Excerpted text
This morning, at Chaps, one of my family's favorite places for Sunday brunch, I noticed a young family sitting at the table beside us. Three young boys and their parents.
The mother and father had their hands full with the two younger children, one just a lap baby. But the oldest boy, no more than five years old, was no bother at all. As we ate and sipped our coffee and talked over our own food, I kept stealing glances over to the other table. As good as my plate of eggs and bacon was, watching him was more delicious.
The boy had a big plate of the house specialty, Blueberry muffin French toast, in front of him. Each time he put a bite, smothered in syrup, in his mouth, he would wiggle a little, reacting to the sheer pleasure of it. I found myself smiling at his involuntary reaction, waiting for his next bite. When he turned his attention to the thick slices of bacon, I settled back with my mug of coffee and watched the show.
Lost in a daydream, the boy placed the the end of one slice of bacon in his mouth and proceeded to chew on it the way a farmer might chew on a stalk of wheat. Bit by bit the bacon disappeared as he stared dreamily out the window, his hands slack at his sides and his legs wrapped around the legs of his chair. When one piece was finished, he repeated the process with another.

Goal 1
In the brunch story, why does the boy wiggle each time he takes a bite of French toast? Answer in one to three sentences.
Goal 2
Answer these questions on the brunch story:
(a) How many boys are at the table beside the narrator?
(b) What dish is in front of the oldest boy?
(c) What does the narrator compare the boy's way of chewing bacon to?
The data after this point has no connection to the brunch story.

Source data
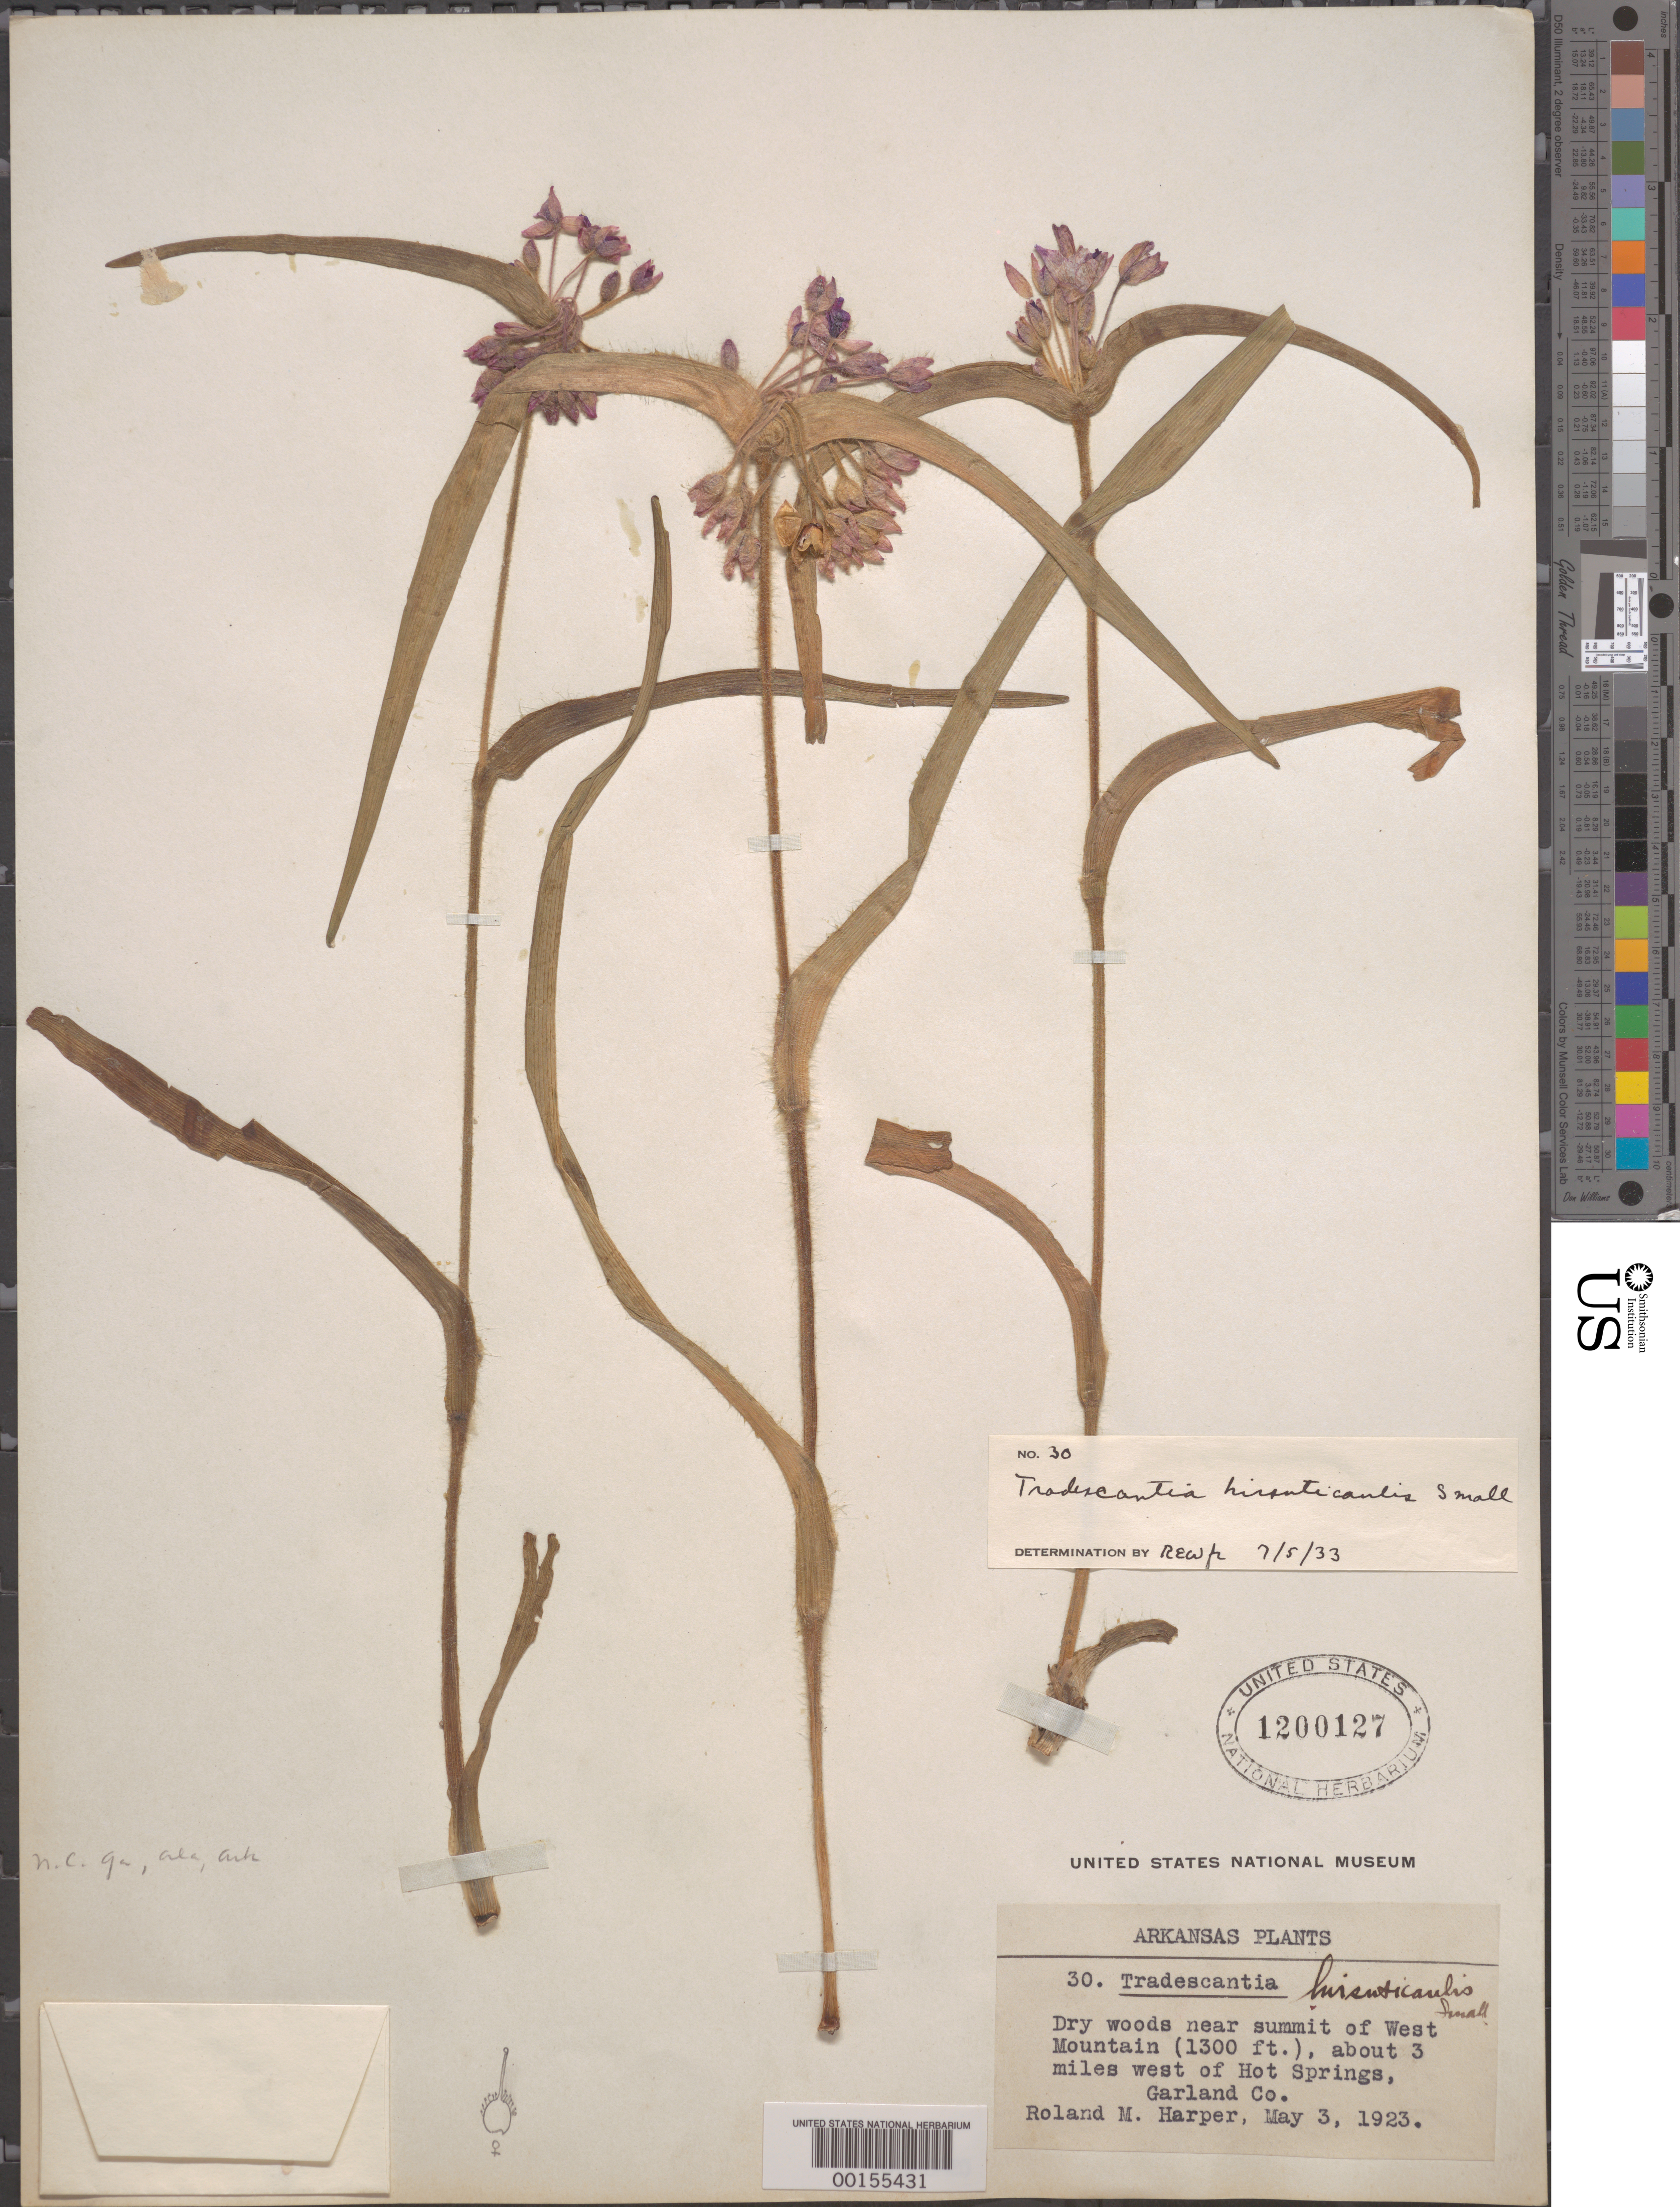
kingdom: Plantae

Task solution 1
He wiggles in reaction to the sheer pleasure of each syrup-smothered bite. The narrator calls it an involuntary reaction.

Task solution 2
(a) Three.
(b) A big plate of Blueberry muffin French toast, the house specialty.
(c) A farmer chewing on a stalk of wheat.